Ferdinando Maddaloni
Un racconto personale che diventa memoria collettiva, un diario teatrale in cui la passione calcistica si intreccia con la vita di un attore e con la storia di una città. È questo il cuore di “Ai nostri primi sessant’anni assieme! (e ai 40 che mi sono perso!)”, spettacolo scritto, diretto e interpretato da Ferdinando Maddaloni, in scena il 28 marzo alle ore 21 al Tedér – Teatro del Rimedio, in via Flavio Gioia 66, a pochi passi da piazza Municipio.
L’appuntamento, che arriva mentre il Calcio Napoli si avvicina al traguardo del centenario nel 2026, è molto più di un omaggio sportivo. Come suggerisce il sottotitolo, si tratta del “diario aneddocomico di un attore tifoso del Napoli”, un monologo che fonde autobiografia, memoria teatrale e cronaca emotiva di oltre mezzo secolo di tifo.
Nato a Barra, Maddaloni racconta sul palco sessant’anni di vita vissuta con la squadra azzurra come filo conduttore.
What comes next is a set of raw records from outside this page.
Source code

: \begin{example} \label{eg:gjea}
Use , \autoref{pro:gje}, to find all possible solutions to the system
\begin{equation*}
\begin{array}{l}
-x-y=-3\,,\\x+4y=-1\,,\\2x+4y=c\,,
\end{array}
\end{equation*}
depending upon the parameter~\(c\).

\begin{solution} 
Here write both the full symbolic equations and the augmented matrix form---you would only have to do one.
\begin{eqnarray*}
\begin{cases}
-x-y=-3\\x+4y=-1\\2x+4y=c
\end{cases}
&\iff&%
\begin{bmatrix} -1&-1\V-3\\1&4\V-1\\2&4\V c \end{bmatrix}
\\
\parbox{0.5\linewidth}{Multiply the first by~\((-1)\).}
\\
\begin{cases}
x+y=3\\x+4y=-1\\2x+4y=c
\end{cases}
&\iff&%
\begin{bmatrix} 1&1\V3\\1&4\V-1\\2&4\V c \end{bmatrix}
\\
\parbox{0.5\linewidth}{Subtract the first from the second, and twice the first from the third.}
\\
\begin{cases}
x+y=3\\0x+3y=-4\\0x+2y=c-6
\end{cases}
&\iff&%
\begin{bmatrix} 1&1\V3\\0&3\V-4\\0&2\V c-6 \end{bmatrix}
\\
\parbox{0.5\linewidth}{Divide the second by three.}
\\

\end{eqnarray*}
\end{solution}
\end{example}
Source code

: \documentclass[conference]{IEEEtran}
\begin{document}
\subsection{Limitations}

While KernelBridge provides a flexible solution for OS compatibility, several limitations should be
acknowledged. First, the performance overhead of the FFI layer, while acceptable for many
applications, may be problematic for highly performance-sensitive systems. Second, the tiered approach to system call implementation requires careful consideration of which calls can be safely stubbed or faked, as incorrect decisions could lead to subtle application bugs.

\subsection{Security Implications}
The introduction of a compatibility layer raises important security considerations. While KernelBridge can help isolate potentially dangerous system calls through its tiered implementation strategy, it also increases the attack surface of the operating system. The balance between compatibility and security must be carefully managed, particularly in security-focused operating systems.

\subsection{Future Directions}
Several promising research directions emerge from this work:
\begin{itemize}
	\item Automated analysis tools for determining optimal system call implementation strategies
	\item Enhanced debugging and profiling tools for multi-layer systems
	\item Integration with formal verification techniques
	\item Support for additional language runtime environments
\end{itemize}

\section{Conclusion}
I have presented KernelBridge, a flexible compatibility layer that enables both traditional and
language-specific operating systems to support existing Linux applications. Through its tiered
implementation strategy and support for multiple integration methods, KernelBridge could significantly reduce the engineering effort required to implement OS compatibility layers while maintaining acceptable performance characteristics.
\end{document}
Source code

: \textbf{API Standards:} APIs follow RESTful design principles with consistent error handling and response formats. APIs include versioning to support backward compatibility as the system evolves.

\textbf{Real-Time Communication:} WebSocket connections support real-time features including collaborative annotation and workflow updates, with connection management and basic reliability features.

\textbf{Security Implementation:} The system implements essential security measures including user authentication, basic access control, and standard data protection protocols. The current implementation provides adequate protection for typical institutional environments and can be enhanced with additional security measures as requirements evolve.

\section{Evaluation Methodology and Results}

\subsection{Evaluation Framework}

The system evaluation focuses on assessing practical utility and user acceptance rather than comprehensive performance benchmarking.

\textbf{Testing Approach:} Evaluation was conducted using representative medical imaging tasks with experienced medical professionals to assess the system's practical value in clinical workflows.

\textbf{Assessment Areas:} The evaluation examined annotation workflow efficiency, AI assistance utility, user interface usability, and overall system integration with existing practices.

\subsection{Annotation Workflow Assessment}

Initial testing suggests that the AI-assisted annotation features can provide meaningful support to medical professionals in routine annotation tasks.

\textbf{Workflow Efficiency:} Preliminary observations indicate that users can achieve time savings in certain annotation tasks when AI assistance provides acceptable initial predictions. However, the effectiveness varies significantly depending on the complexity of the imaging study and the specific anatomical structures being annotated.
Il racconto parte dall’infanzia e attraversa decenni di emozioni sportive e personali, tra trasferte, partite memorabili e momenti che hanno segnato la storia del club.
L’autore, che il 24 dicembre 2026 compirà sessant’anni, costruisce una narrazione che procede in parallelo con la vicenda del Napoli: dalle prime esperienze allo stadio – tra cui il ricordo della sua “prima volta” al San Paolo, in occasione di un rocambolesco Napoli-Juventus 2-6 – fino ai successi più recenti della squadra azzurra.
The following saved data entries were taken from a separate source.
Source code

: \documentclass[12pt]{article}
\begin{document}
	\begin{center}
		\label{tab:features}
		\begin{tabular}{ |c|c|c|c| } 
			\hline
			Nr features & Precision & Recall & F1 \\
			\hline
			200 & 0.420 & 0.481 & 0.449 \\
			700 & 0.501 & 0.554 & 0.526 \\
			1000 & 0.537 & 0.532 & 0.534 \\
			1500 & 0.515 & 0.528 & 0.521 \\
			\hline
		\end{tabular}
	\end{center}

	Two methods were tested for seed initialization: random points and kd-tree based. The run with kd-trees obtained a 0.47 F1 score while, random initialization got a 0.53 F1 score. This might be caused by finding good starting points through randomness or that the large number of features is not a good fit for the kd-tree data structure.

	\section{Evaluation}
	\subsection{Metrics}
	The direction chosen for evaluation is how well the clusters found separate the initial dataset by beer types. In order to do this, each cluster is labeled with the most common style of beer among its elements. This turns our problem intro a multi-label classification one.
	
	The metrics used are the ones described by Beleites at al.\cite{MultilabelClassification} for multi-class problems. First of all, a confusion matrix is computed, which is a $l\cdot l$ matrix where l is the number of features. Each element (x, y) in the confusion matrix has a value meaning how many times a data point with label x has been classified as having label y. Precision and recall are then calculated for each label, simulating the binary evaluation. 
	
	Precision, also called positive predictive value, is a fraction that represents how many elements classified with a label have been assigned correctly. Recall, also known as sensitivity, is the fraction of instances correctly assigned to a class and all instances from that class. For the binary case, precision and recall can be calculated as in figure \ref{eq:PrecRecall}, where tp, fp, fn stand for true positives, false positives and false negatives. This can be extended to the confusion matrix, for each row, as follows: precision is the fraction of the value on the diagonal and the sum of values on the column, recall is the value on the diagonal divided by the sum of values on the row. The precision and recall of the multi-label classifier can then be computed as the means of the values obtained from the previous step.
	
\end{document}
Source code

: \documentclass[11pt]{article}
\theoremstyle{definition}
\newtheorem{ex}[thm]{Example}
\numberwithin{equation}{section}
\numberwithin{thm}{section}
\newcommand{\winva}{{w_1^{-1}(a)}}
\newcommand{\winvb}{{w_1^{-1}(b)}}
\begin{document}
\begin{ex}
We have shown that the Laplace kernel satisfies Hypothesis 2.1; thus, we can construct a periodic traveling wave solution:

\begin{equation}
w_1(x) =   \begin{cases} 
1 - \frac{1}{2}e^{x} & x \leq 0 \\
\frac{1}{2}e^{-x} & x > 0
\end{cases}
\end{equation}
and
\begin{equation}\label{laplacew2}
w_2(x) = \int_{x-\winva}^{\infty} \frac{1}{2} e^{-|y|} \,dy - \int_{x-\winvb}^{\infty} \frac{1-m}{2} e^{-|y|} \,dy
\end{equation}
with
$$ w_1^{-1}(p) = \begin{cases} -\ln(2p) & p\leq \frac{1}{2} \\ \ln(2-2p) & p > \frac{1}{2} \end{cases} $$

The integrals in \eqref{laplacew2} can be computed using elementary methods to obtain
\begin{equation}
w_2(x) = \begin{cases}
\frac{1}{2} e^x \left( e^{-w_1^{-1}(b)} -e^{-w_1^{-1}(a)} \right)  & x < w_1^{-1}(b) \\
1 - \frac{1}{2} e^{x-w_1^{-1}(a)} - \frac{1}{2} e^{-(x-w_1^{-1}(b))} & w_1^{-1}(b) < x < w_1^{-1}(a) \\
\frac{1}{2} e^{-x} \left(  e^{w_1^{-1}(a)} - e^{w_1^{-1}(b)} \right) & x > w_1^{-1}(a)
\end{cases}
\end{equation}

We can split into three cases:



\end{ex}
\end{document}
Lo spettacolo, da cui sarà tratto anche un libro in uscita ad agosto, diventa così una dichiarazione d’amore viscerale per il Napoli e per la città, ma anche un racconto di identità e appartenenza.
Nel percorso artistico e umano di Maddaloni la passione sportiva si intreccia anche con l’impegno sociale. L’attore è infatti promotore del progetto BeslaNapoli, nato nel memoriale di Beslan, in Ossezia del Nord, luogo della tragica strage del settembre 2004.
Proprio in quella sala della memoria è custodita una maglia originale di Diego Armando Maradona, donata e autografata dal campione argentino, simbolo del legame tra sport, solidarietà e memoria civile che Maddaloni porta avanti da anni.
L’allestimento dello spettacolo si fonda su una struttura drammaturgica autobiografica e senza quarta parete, in cui il confine tra palco e platea si dissolve. Il pubblico viene coinvolto direttamente in un racconto emotivo e partecipato, dove il tifo diventa racconto poetico e testimonianza generazionale.
La narrazione si sviluppa attraverso tre momenti principali:
I dialoghi immaginari con il padre, ormai alla fine della vita, in cui il calcio diventa linguaggio di affetto e ponte tra generazioni.
Gli episodi autobiografici, tra ironia e nostalgia, in cui la vita teatrale dell’attore si intreccia con quella del tifoso, popolata da personaggi come il professor Ferdy e “Nando ’o patuto”.
Il brindisi finale con gli spettatori, chiamati a diventare parte della scena condividendo ricordi, emozioni e storie legate alla propria squadra del cuore.
Al di là di presidenti, allenatori e campioni, lo spettacolo ribadisce un’idea semplice ma potente: il Napoli appartiene alla sua gente.
Ed è proprio questo il messaggio che Maddaloni porta in scena: il calcio non è soltanto sport, ma memoria familiare, tradizione popolare e linguaggio emotivo che attraversa generazioni di tifosi partenopei.
Perché, come suggerisce lo stesso autore, chi pensa che il calcio sia soltanto calcio probabilmente del calcio non ha capito nulla.